Start of Extract to read
7 Kitchen Hacks To Reduce Your Food Waste
We’re all guilty of throwing out perfectly good food at one point or another. Maybe you’re someone who lives religiously by expiration dates or throws all the food scraps in the garbage without thinking twice. Sometimes we don’t have the patience to think consciously about how we can prevent food waste. You don’t have to go as far as composting to eliminate waste. These seven kitchen hacks will make the task of reducing food waste a little less daunting.
1. Hang On To Your Cheese
Believe it or not, using plastic wrap is the worst way to store cheese. Wrap your cheese loosely with waxed paper, cheese bags or cheese paper so that it’s protected from air exposure, but not suffocated. This will help to keep the bacteria and prevent the cheese from tasting and smelling like plastic and ammonia.
2. Use Your Greens
Instead of throwing out the tops of beets, carrots, celery and broccoli, make the most of the whole vegetable. Make sure to wash them all thoroughly and then you can use them in salads, juices, pestos, pasta dishes or any veggie dish you want. You can also trim the ends of your asparagus or green onion stalks and place them in a jar of water (like a bouquet of flowers) to keep them fresher longer.
3. Keep Potatoes From Sprouting
Store apples with potatoes to help keep the sprouts away. It’s even been proved by America’s Test Kitchen, where they stored potatoes with an apple and they stayed firm and sprout-free after eight weeks.
End of Extract to read
Start of Study material
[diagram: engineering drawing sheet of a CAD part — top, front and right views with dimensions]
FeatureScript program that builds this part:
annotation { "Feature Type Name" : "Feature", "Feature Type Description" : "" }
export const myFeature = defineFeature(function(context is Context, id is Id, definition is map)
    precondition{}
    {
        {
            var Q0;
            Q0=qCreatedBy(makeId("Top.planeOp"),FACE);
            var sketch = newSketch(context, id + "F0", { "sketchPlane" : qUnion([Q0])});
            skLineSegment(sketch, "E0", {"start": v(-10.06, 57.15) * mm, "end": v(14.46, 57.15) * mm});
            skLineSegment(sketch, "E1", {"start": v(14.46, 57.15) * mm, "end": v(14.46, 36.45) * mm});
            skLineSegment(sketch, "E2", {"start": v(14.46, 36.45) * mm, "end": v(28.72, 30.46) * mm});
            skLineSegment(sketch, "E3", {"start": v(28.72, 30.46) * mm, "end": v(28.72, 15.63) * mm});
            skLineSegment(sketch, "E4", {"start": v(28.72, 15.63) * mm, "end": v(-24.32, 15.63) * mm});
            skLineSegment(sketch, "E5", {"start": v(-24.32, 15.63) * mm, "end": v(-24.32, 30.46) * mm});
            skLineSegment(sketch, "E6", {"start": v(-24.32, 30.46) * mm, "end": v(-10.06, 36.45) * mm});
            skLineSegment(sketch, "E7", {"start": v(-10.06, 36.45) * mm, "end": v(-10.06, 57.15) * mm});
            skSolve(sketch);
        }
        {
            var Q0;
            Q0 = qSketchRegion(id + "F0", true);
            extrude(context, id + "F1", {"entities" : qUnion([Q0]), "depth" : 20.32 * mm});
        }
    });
End of Study material
Task instructions: Rewrite the stretch of the food-waste article from "2. Use Your" through "after eight weeks.", substituting "leek" for "asparagus". The lines above come from a different source than the food-waste article.

Final answer:
2. Use Your Greens
Instead of throwing out the tops of beets, carrots, celery and broccoli, make the most of the whole vegetable. Make sure to wash them all thoroughly and then you can use them in salads, juices, pestos, pasta dishes or any veggie dish you want. You can also trim the ends of your leek or green onion stalks and place them in a jar of water (like a bouquet of flowers) to keep them fresher longer.
3. Keep Potatoes From Sprouting
Store apples with potatoes to help keep the sprouts away. It’s even been proved by America’s Test Kitchen, where they stored potatoes with an apple and they stayed firm and sprout-free after eight weeks.